**Brief**:
Each line of data below is to be returned exactly, leaving out any picture.

++++

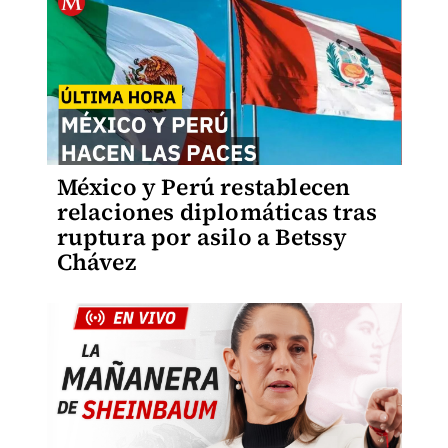
México y Perú restablecen
relaciones diplomáticas tras
ruptura por asilo a Betssy
Chávez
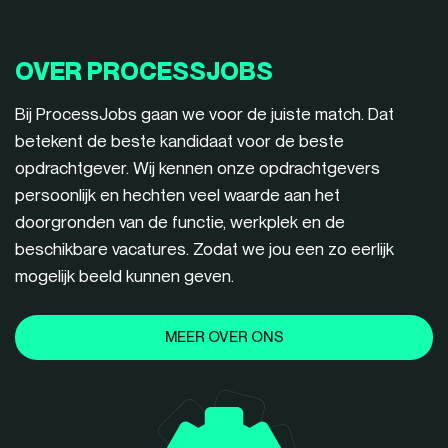
OVER PROCESSJOBS
Bij ProcessJobs gaan we voor de juiste match. Dat
betekent de beste kandidaat voor de beste
opdrachtgever. Wij kennen onze opdrachtgevers
persoonlijk en hechten veel waarde aan het
doorgronden van de functie, werkplek en de
beschikbare vacatures. Zodat we jou een zo eerlijk
mogelijk beeld kunnen geven.
MEER OVER ONS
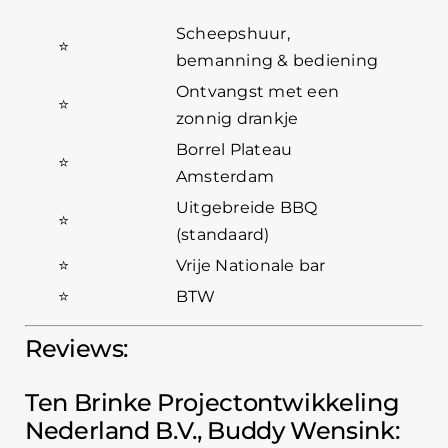
Scheepshuur,
⭐
bemanning & bediening
Ontvangst met een
⭐
zonnig drankje
Borrel Plateau
⭐
Amsterdam
Uitgebreide BBQ
⭐
(standaard)
⭐
Vrije Nationale bar
⭐
BTW
Reviews:
Ten Brinke Projectontwikkeling
Nederland B.V., Buddy Wensink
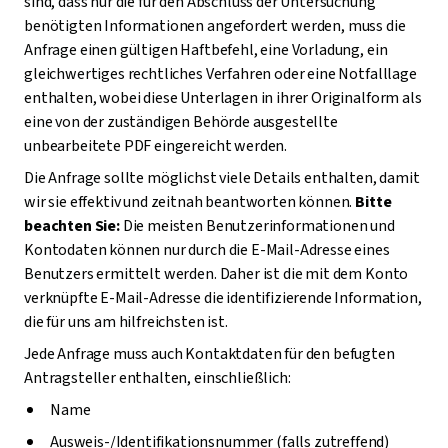
sind, dass nur die für den Abschluss der Untersuchung
benötigten Informationen angefordert werden, muss die
Anfrage einen gültigen Haftbefehl, eine Vorladung, ein
gleichwertiges rechtliches Verfahren oder eine Notfalllage
enthalten, wobei diese Unterlagen in ihrer Originalform als
eine von der zuständigen Behörde ausgestellte
unbearbeitete PDF eingereicht werden.
Die Anfrage sollte möglichst viele Details enthalten, damit
wir sie effektiv und zeitnah beantworten können.
Bitte
beachten Sie:
Die meisten Benutzerinformationen und
Kontodaten können nur durch die E-Mail-Adresse eines
Benutzers ermittelt werden. Daher ist die mit dem Konto
verknüpfte E-Mail-Adresse die identifizierende Information,
die für uns am hilfreichsten ist.
Jede Anfrage muss auch Kontaktdaten für den befugten
Antragsteller enthalten, einschließlich:
Name
Ausweis-/Identifikationsnummer (falls zutreffend)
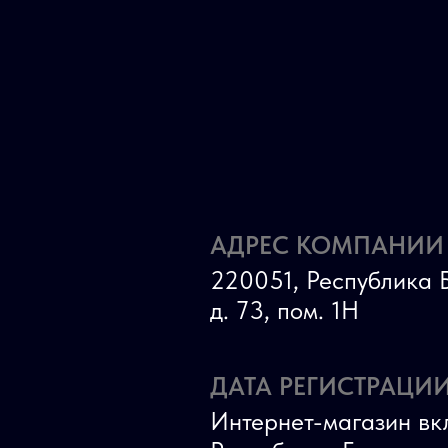
АДРЕС КОМПАНИИ
220051, Республика Б
д. 73, пом. 1Н
ДАТА РЕГИСТРАЦИИ
Интернет-магазин вк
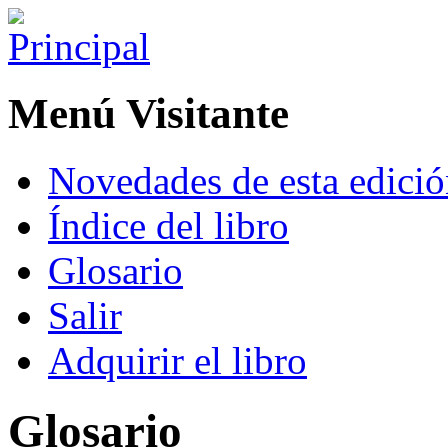
Menú Visitante
Novedades de esta edici
Índice del libro
Glosario
Salir
Adquirir el libro
Glosario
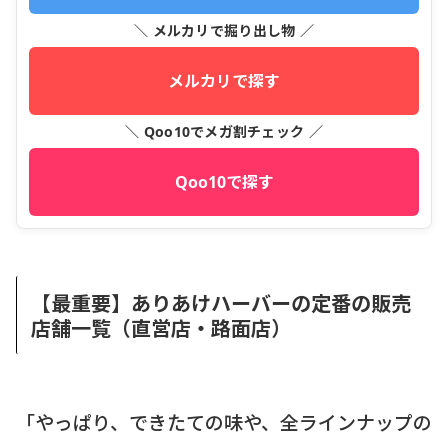
＼ メルカリで掘り出し物 ／
メルカリで探す
＼ Qoo10でメガ割チェック ／
Qoo10で探す
【最重要】ありあけハーバーの定番の販売
店舗一覧（直営店・路面店）
「やっぱり、できたての味や、全ラインナップの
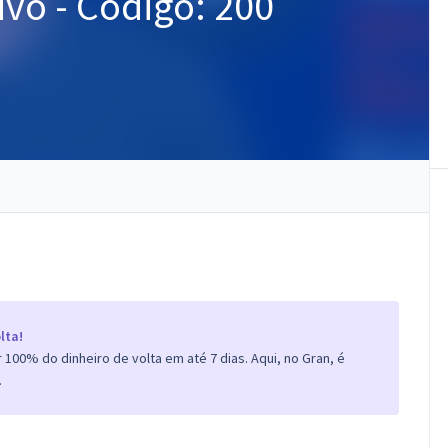
ivo - Código: 200
lta!
100% do dinheiro de volta em até 7 dias. Aqui, no Gran, é
.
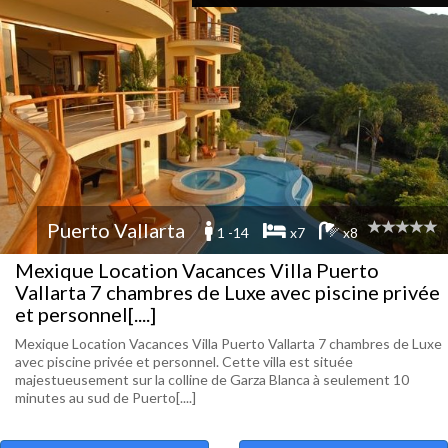
Puerto Vallarta
1 -14
x7
x8
Mexique Location Vacances Villa Puerto
Vallarta 7 chambres de Luxe avec piscine privée
et personnel[....]
Mexique Location Vacances Villa Puerto Vallarta 7 chambres de Luxe
avec piscine privée et personnel. Cette villa est située
majestueusement sur la colline de Garza Blanca à seulement 10
minutes au sud de Puerto[....]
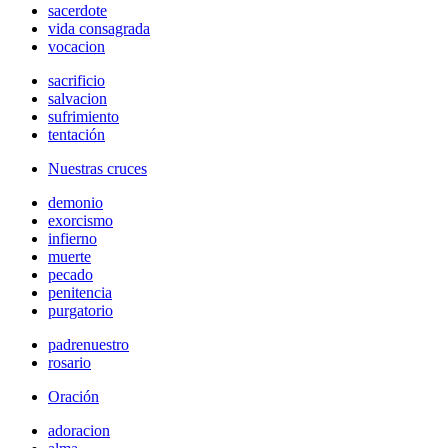
sacerdote
vida consagrada
vocacion
sacrificio
salvacion
sufrimiento
tentación
Nuestras cruces
demonio
exorcismo
infierno
muerte
pecado
penitencia
purgatorio
padrenuestro
rosario
Oración
adoracion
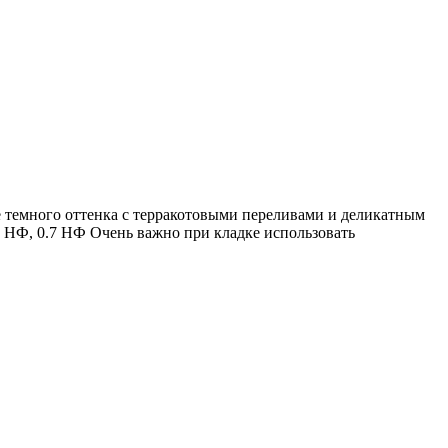
ие темного оттенка с терракотовыми переливами и деликатным
 НФ, 0.7 НФ Очень важно при кладке использовать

++++

**Written solution**:
México y Perú restablecen
relaciones diplomáticas tras
ruptura por asilo a Betssy
Chávez
OVER PROCESSJOBS
Bij ProcessJobs gaan we voor de juiste match. Dat
betekent de beste kandidaat voor de beste
opdrachtgever. Wij kennen onze opdrachtgevers
persoonlijk en hechten veel waarde aan het
doorgronden van de functie, werkplek en de
beschikbare vacatures. Zodat we jou een zo eerlijk
mogelijk beeld kunnen geven.
MEER OVER ONS
Scheepshuur,
⭐
bemanning & bediening
Ontvangst met een
⭐
zonnig drankje
Borrel Plateau
⭐
Amsterdam
Uitgebreide BBQ
⭐
(standaard)
⭐
Vrije Nationale bar
⭐
BTW
Reviews:
Ten Brinke Projectontwikkeling
Nederland B.V., Buddy Wensink
sind, dass nur die für den Abschluss der Untersuchung
benötigten Informationen angefordert werden, muss die
Anfrage einen gültigen Haftbefehl, eine Vorladung, ein
gleichwertiges rechtliches Verfahren oder eine Notfalllage
enthalten, wobei diese Unterlagen in ihrer Originalform als
eine von der zuständigen Behörde ausgestellte
unbearbeitete PDF eingereicht werden.
Die Anfrage sollte möglichst viele Details enthalten, damit
wir sie effektiv und zeitnah beantworten können.
Bitte
beachten Sie:
Die meisten Benutzerinformationen und
Kontodaten können nur durch die E-Mail-Adresse eines
Benutzers ermittelt werden. Daher ist die mit dem Konto
verknüpfte E-Mail-Adresse die identifizierende Information,
die für uns am hilfreichsten ist.
Jede Anfrage muss auch Kontaktdaten für den befugten
Antragsteller enthalten, einschließlich:
Name
Ausweis-/Identifikationsnummer (falls zutreffend)
АДРЕС КОМПАНИИ
220051, Республика Б
д. 73, пом. 1Н
ДАТА РЕГИСТРАЦИИ
Интернет-магазин вк
Menú Visitante
Novedades de esta edici
Índice del libro
Glosario
Salir
Adquirir el libro
Glosario
＼ メルカリで掘り出し物 ／
メルカリで探す
＼ Qoo10でメガ割チェック ／
Qoo10で探す
【最重要】ありあけハーバーの定番の販売
店舗一覧（直営店・路面店）
「やっぱり、できたての味や、全ラインナップの
ivo - Código: 200
lta!
100% do dinheiro de volta em até 7 dias. Aqui, no Gran, é
.
Puerto Vallarta
1 -14
x7
x8
Mexique Location Vacances Villa Puerto
Vallarta 7 chambres de Luxe avec piscine privée
et personnel[....]
Mexique Location Vacances Villa Puerto Vallarta 7 chambres de Luxe
avec piscine privée et personnel. Cette villa est située
majestueusement sur la colline de Garza Blanca à seulement 10
minutes au sud de Puerto[....]
sacerdote
vida consagrada
vocacion
sacrificio
salvacion
sufrimiento
tentación
Nuestras cruces
demonio
exorcismo
infierno
muerte
pecado
penitencia
purgatorio
padrenuestro
rosario
Oración
adoracion
ие темного оттенка с терракотовыми переливами и деликатным
 НФ, 0.7 НФ Очень важно при кладке использовать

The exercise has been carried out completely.